Exploring Antoine’s
Posted on July 18, 2008
Filed Under Sonja Kassebaum | Leave a Comment
Sonja Kassebaum is an Illinois-based distiller and fan of good drinks. She documents her interests at Thinking of Drinking.
Last night we had the privilege of dining at Antoine’s, perhaps the oldest restaurant in New Orleans (and one of the oldest in the country). They moved to their current location in 1868, after their first location (starting in 1840) was razed for redevelopment. The restaurant has 15 rooms, according to their website, and we got to see several of them.
By far, my favorite was the Mystery Room. Partly because of the name, and partly because of the padlock on the door, I had to ask to see it. The gracious manager at the front opened it up for us, and we got to see an interesting part of history. The room is currently under redevelopment, which is why it was locked. It was really interesting despite the rough edges.
Among the items on the wall was the painting/print called All is Vanity, the manager told us. He told us that if you stare at it long enough, you’ll see a woman rather than the skull. Wikipedia says this painting is by Charles Allan Gilbert.
Next to the room, you’ll find a hallway with a phone. During Prohibition, this phone was the secret way to order a drink. This area was a speakeasy, and drinks passed through the room that is now the Ladies’ restroom, and through to the Mystery room.
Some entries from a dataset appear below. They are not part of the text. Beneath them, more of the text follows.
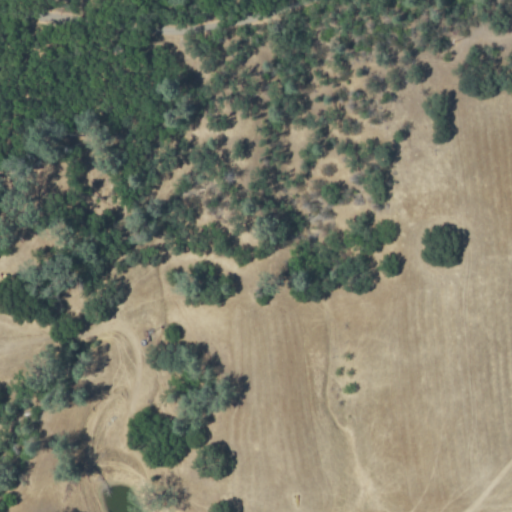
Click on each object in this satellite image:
road: (154, 29)
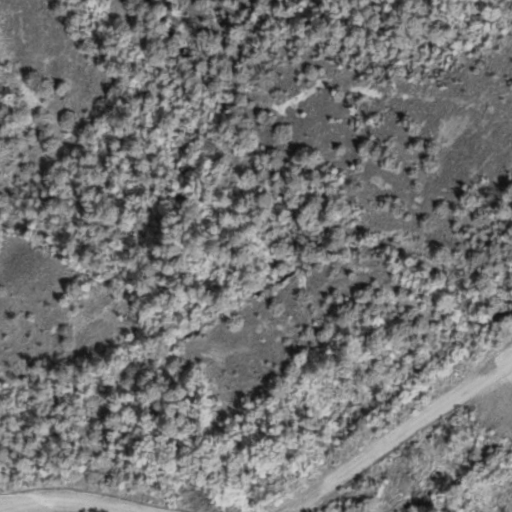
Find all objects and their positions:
quarry: (382, 444)
road: (282, 501)
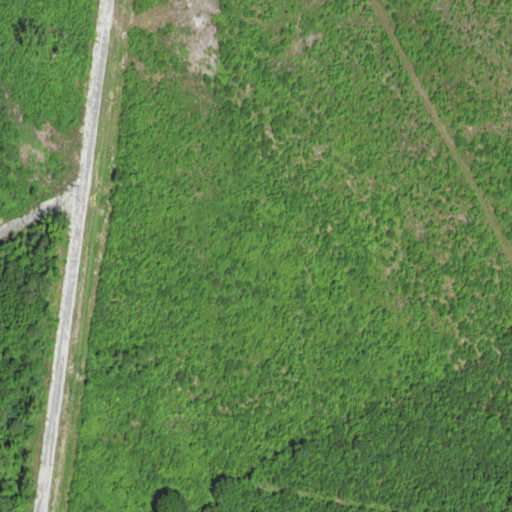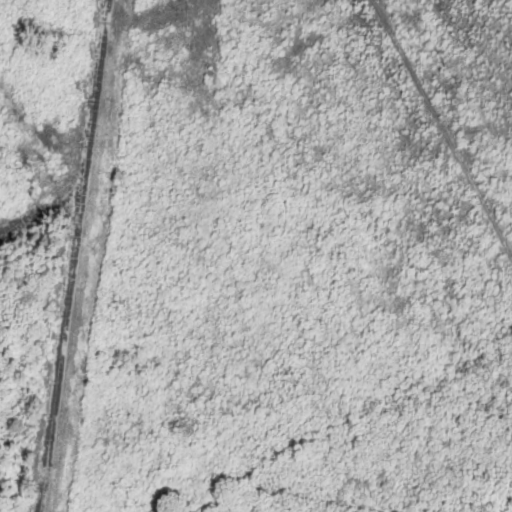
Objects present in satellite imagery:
road: (39, 212)
road: (72, 256)
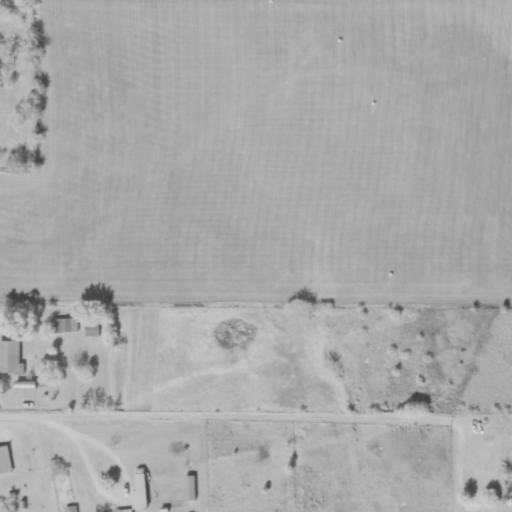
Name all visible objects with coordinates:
building: (65, 326)
building: (65, 326)
building: (91, 330)
building: (91, 330)
building: (9, 357)
building: (9, 357)
road: (310, 419)
building: (5, 461)
building: (5, 461)
road: (98, 478)
building: (298, 488)
building: (298, 488)
building: (142, 489)
building: (139, 492)
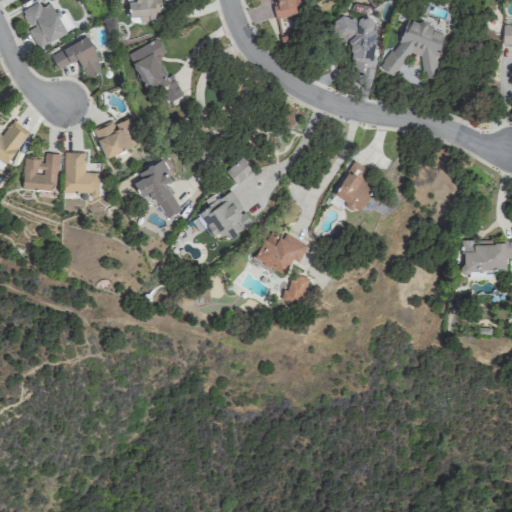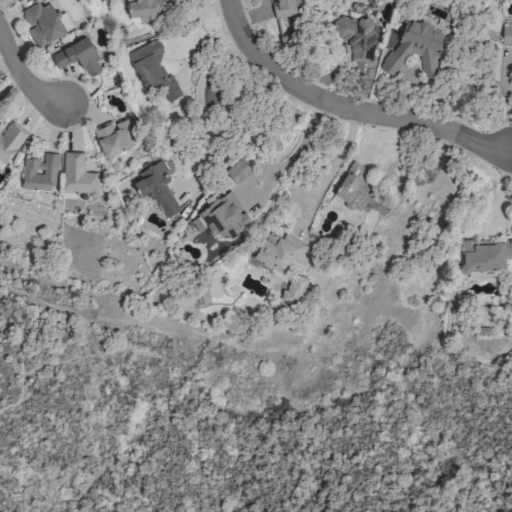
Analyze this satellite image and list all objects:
building: (144, 9)
building: (283, 13)
building: (42, 22)
building: (506, 34)
building: (357, 41)
building: (414, 47)
building: (77, 55)
building: (152, 68)
road: (5, 73)
road: (21, 75)
road: (10, 85)
road: (348, 108)
road: (203, 111)
building: (115, 136)
road: (296, 149)
building: (237, 170)
road: (329, 170)
building: (38, 172)
building: (77, 175)
building: (352, 186)
building: (155, 187)
building: (222, 215)
building: (278, 251)
building: (485, 254)
building: (295, 288)
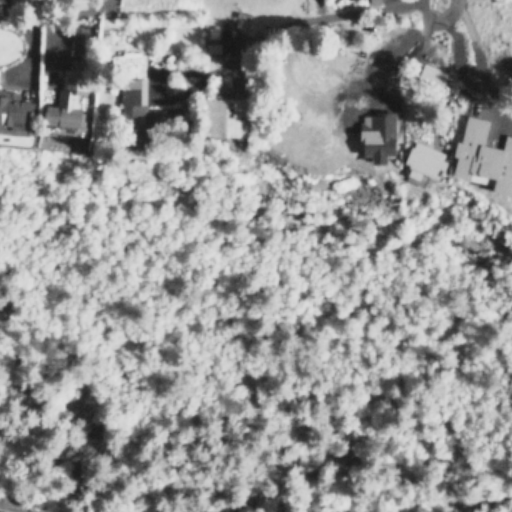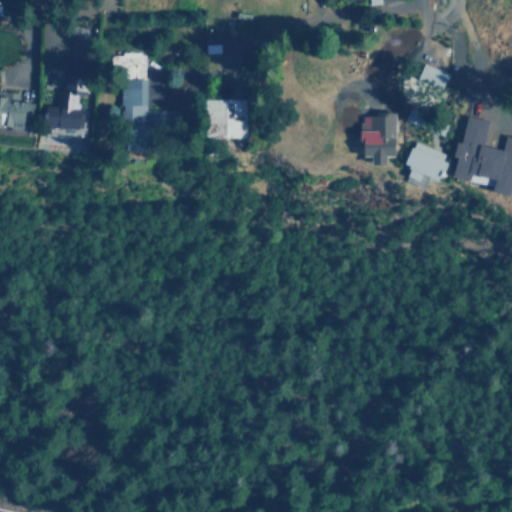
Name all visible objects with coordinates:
road: (434, 54)
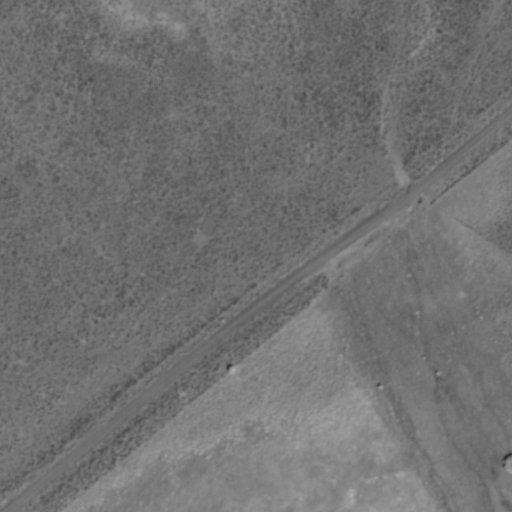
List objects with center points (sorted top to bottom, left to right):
road: (257, 307)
Upon emerging from that room with a coffee cup full of booze, the answer to the question “where did you get that drink?” was “it’s a mystery to me.” The manager told us that the floors were coated with sawdust in this area, so in case the authorities busted in, the drinks could be quickly dumped onto the floor and covered up with the sawdust.
There were some other interesting finds, including these:
The Rex Room, decked out in green, which honors one of the krewes in the Mardi Gras celebration each year
Some interesting bottles in the cases lining the walls (including one from the days when “charcoal filtered” was a prominent selling point for a whiskey)
Apparently, there are several more rooms upstairs, which used to be a residence. One of them, the Japanese room, was closed shortly after Pearl Harbor, and was only reopened in the mid-80’s, we were told.
The food was great, the cocktails (by St. John Frizell of Pegu Club, following the writings of Charles H. Baker Jr.) were classic, and we had a fantastic time.